The best way to avoid automatically accepting treats is to choose early on which treat you want to have for the day and keep your eyes on the prize. I’ve probably seen this tip in every single diet article, yet we always forget, don’t we? So it bears repeating: pick your 200 or 300-calorie poison and you won’t go with the flow and sponge up thousands of calories, unawares.
Sugar Trap 4: Coworkers
I’m going to be frank: the office sugar mania is WEIRD. The guys I work with stock candy bars and orange-cream Oreos in their desks on a regular basis.
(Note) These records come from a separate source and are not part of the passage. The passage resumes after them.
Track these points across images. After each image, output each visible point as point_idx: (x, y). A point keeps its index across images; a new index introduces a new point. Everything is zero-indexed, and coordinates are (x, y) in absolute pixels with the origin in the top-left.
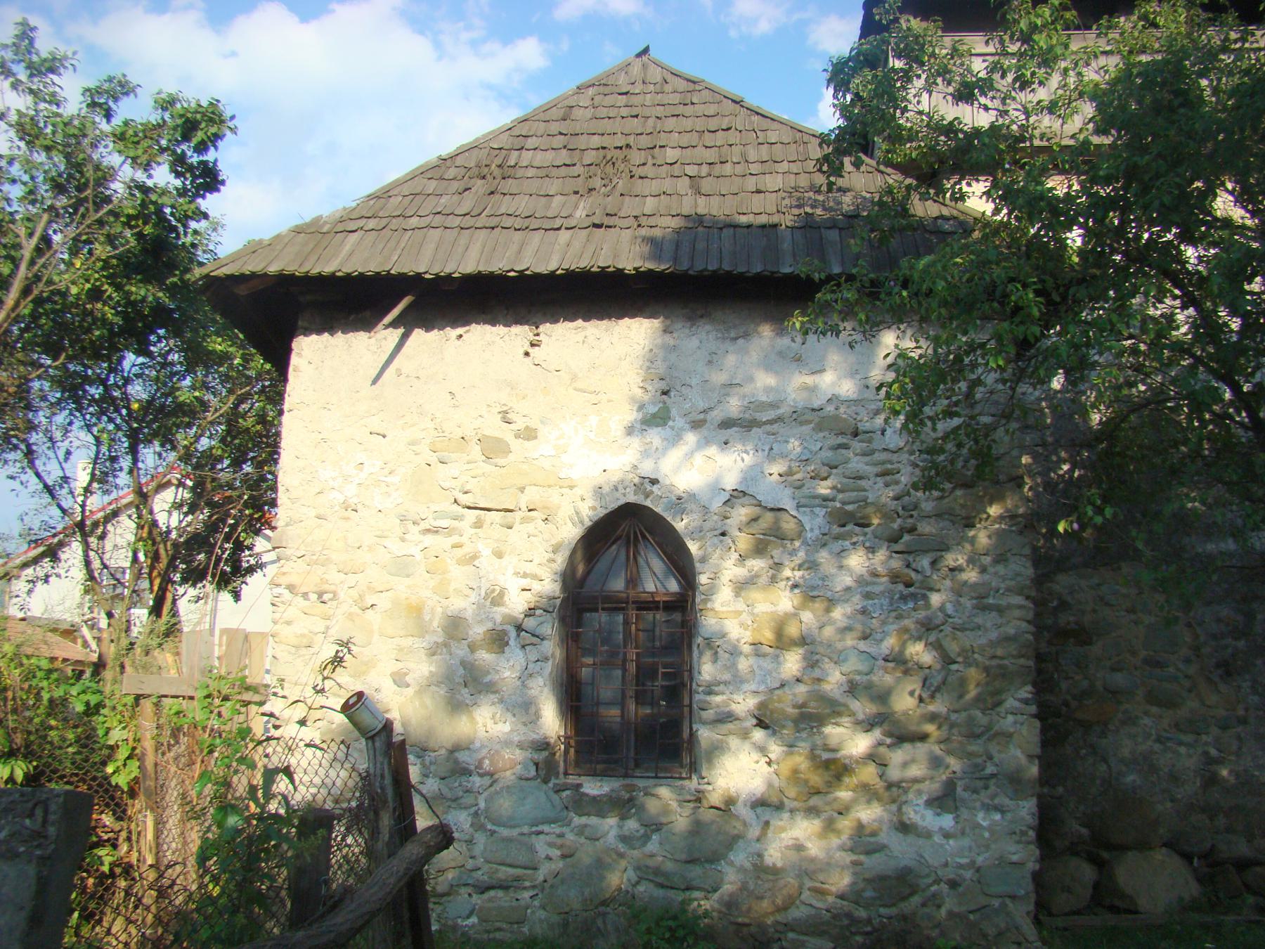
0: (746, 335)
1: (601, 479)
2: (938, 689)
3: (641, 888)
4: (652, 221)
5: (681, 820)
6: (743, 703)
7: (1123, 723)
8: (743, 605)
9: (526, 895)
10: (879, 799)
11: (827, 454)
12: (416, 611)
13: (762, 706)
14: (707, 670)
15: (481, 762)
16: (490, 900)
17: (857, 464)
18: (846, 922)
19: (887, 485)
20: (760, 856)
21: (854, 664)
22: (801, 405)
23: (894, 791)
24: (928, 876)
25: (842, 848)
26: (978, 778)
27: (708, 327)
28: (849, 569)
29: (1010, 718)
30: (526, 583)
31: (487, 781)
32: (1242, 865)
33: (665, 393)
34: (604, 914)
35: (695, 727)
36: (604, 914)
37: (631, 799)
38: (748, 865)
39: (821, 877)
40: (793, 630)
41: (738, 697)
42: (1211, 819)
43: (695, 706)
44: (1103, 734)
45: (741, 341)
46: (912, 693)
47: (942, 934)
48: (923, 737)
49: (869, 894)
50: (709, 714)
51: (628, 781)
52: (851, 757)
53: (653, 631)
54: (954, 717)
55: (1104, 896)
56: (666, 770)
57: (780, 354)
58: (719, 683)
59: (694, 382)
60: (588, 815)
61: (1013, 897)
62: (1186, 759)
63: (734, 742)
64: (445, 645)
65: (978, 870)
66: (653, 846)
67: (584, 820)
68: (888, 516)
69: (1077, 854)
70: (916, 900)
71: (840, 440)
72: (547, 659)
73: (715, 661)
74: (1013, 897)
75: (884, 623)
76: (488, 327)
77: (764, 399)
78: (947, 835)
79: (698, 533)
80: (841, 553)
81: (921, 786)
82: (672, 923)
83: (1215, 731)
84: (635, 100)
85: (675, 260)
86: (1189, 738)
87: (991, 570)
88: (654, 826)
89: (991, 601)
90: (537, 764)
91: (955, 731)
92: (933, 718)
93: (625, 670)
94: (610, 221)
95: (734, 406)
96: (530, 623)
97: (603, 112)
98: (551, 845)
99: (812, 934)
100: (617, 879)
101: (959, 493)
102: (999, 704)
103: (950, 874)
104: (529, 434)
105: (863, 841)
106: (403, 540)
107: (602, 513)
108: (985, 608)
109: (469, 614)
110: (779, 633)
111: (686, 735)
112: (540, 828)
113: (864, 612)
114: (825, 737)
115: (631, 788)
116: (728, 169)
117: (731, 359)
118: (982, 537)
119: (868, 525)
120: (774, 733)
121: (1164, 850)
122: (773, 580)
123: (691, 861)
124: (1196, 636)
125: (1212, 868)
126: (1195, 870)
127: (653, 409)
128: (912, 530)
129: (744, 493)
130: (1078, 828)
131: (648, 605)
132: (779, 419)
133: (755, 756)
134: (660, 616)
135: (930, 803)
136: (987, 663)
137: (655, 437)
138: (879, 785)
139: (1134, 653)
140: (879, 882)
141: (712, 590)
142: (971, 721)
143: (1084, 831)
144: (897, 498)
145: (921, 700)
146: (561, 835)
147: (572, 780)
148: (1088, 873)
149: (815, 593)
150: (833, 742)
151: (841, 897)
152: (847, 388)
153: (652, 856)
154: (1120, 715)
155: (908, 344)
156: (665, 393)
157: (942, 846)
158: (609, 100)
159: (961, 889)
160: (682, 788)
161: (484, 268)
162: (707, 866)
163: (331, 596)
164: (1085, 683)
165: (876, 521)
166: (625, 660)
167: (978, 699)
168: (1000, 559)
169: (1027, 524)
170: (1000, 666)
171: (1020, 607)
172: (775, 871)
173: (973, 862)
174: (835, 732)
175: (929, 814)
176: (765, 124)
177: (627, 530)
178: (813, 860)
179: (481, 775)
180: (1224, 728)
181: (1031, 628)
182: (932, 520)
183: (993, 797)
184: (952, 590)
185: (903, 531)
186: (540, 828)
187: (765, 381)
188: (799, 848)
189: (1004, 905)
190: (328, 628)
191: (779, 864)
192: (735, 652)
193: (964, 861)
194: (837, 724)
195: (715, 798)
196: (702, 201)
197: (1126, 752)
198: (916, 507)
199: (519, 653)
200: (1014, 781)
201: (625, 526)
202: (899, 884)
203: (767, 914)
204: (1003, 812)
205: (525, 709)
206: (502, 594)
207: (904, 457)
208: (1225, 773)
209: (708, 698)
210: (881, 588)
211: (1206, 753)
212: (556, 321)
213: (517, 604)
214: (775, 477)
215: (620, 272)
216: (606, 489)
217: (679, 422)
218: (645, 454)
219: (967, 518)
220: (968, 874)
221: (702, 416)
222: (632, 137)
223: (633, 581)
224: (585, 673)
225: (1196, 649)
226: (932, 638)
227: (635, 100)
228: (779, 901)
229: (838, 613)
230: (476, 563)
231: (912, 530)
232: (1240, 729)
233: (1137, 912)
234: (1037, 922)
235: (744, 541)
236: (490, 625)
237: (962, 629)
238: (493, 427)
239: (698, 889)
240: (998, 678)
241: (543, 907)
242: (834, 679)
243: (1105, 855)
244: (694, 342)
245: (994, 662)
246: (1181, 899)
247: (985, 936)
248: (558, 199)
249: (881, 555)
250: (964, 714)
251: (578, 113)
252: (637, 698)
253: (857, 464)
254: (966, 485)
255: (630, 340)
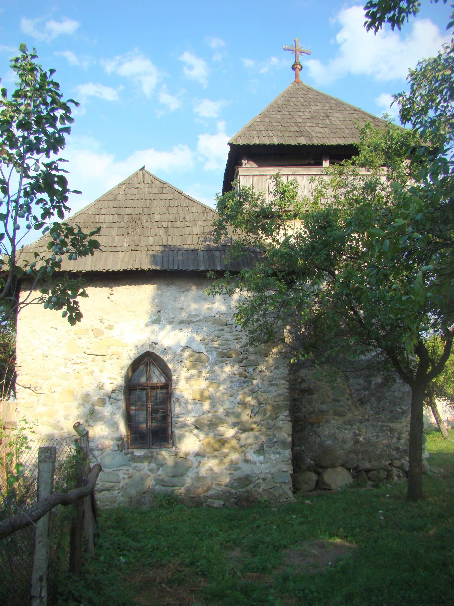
0: (187, 290)
1: (138, 343)
2: (257, 413)
3: (157, 487)
4: (153, 248)
5: (170, 461)
6: (190, 420)
7: (326, 423)
8: (188, 386)
9: (116, 492)
10: (238, 452)
11: (217, 332)
12: (72, 393)
13: (196, 421)
14: (177, 409)
15: (98, 445)
16: (103, 495)
17: (227, 336)
18: (228, 494)
19: (238, 343)
20: (198, 473)
21: (227, 405)
22: (207, 315)
23: (243, 448)
24: (255, 477)
25: (227, 469)
26: (272, 443)
27: (174, 288)
28: (225, 372)
29: (281, 422)
30: (111, 381)
31: (100, 452)
32: (368, 471)
33: (159, 312)
34: (144, 497)
35: (173, 430)
36: (144, 497)
37: (152, 456)
38: (194, 477)
39: (219, 479)
40: (206, 394)
41: (188, 418)
42: (357, 456)
43: (173, 423)
44: (318, 427)
45: (185, 293)
46: (248, 415)
47: (261, 496)
48: (252, 429)
49: (236, 484)
50: (179, 425)
51: (150, 450)
52: (228, 438)
53: (156, 396)
54: (262, 422)
55: (320, 485)
56: (163, 445)
57: (199, 297)
58: (181, 414)
59: (169, 308)
60: (137, 462)
61: (284, 483)
62: (348, 435)
63: (187, 434)
64: (83, 404)
65: (272, 474)
66: (160, 472)
67: (136, 464)
68: (238, 354)
69: (310, 471)
70: (252, 485)
71: (221, 327)
72: (120, 408)
73: (179, 407)
74: (284, 483)
75: (237, 391)
76: (94, 288)
77: (194, 313)
78: (261, 463)
79: (172, 360)
80: (222, 367)
81: (252, 447)
82: (168, 498)
83: (358, 424)
84: (142, 191)
85: (162, 265)
86: (349, 427)
87: (274, 371)
88: (161, 465)
89: (274, 382)
90: (118, 446)
91: (263, 427)
92: (255, 423)
93: (147, 411)
94: (138, 248)
95: (184, 316)
96: (113, 395)
97: (129, 197)
98: (124, 474)
99: (217, 499)
100: (150, 483)
101: (262, 345)
102: (277, 417)
103: (262, 476)
104: (110, 327)
105: (233, 466)
106: (66, 367)
107: (138, 355)
108: (272, 385)
109: (91, 393)
110: (202, 394)
111: (170, 432)
112: (120, 468)
113: (231, 387)
114: (219, 431)
115: (152, 452)
116: (178, 224)
117: (182, 298)
118: (270, 360)
119: (231, 357)
120: (201, 430)
121: (341, 467)
122: (199, 377)
123: (174, 476)
124: (351, 390)
125: (358, 473)
126: (352, 474)
127: (154, 318)
128: (247, 358)
129: (188, 347)
130: (307, 461)
131: (154, 387)
132: (200, 320)
133: (195, 438)
134: (159, 391)
135: (255, 452)
136: (273, 403)
137: (156, 327)
138: (238, 446)
139: (329, 397)
140: (239, 480)
141: (177, 382)
142: (268, 423)
143: (312, 462)
144: (241, 348)
145: (251, 417)
146: (128, 470)
147: (130, 450)
148: (314, 477)
149: (213, 381)
150: (221, 432)
151: (226, 486)
152: (223, 308)
153: (160, 475)
154: (324, 420)
155: (245, 293)
156: (159, 312)
157: (260, 467)
158: (131, 191)
159: (266, 481)
160: (170, 451)
161: (94, 269)
162: (180, 478)
163: (39, 388)
164: (311, 409)
165: (234, 356)
166: (147, 407)
167: (271, 416)
168: (277, 368)
169: (284, 356)
170: (277, 405)
171: (284, 384)
172: (203, 478)
173: (270, 472)
174: (221, 429)
175: (255, 456)
176: (192, 204)
177: (147, 360)
178: (216, 473)
179: (98, 451)
180: (361, 423)
181: (288, 391)
182: (253, 355)
183: (276, 449)
184: (261, 379)
185: (243, 359)
186: (120, 468)
187: (194, 306)
188: (211, 470)
189: (281, 486)
190: (38, 400)
191: (204, 476)
192: (187, 402)
193: (267, 471)
194: (223, 427)
195: (181, 454)
196: (170, 238)
197: (326, 433)
198: (248, 350)
199: (110, 406)
200: (283, 443)
201: (146, 359)
202: (246, 480)
203: (201, 494)
204: (280, 454)
205: (115, 426)
206: (103, 385)
207: (244, 333)
208: (361, 439)
209: (178, 419)
210: (236, 379)
211: (354, 432)
212: (119, 286)
213: (109, 388)
214: (199, 341)
215: (143, 270)
216: (139, 347)
217: (164, 322)
218: (153, 332)
219: (265, 354)
220: (269, 476)
221: (172, 320)
222: (142, 209)
223: (149, 378)
224: (133, 412)
225: (351, 395)
226: (254, 396)
227: (142, 191)
228: (205, 488)
229: (222, 388)
230: (93, 374)
231: (247, 358)
232: (366, 423)
233: (331, 490)
234: (294, 493)
235: (188, 363)
236: (99, 397)
237: (264, 392)
238: (97, 325)
239: (177, 486)
240: (277, 409)
241: (122, 496)
242: (221, 411)
243: (320, 470)
244: (169, 294)
245: (276, 403)
246: (346, 484)
247: (275, 496)
248: (116, 237)
249: (236, 367)
250: (266, 421)
251: (120, 197)
252: (152, 420)
253: (227, 336)
254: (264, 342)
255: (147, 291)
What’s worse, they make sure to show me exactly which drawers their sugar stashes are in and remind me of it hourly.
Normally I don’t keep candy and other sweets around. I never buy this stuff, but when others are waving it in my face all day, things get complicated. The availability of treats, combined with the monotony of sitting at a computer all day, leads to sugar love like I’ve never known before.
If you work in an office or have coworkers in any setting, you probably know exactly what I’m talking about. How can we fight the office “chocolate factory?” First and foremost, I think it helps to be aware of it: there’s no magic—it’s just a product of sugar availability + boredom. Second, refer to the advice in #1-3.
Most importantly, stay satisfied. Skip pointless breakfast foods in favor of healthy protein-filled meals and snacks (perhaps a meal replacement shake) because they’ll keep you full. Then, stuff them in your mouth as fast as you can before the treat fairies come ’round!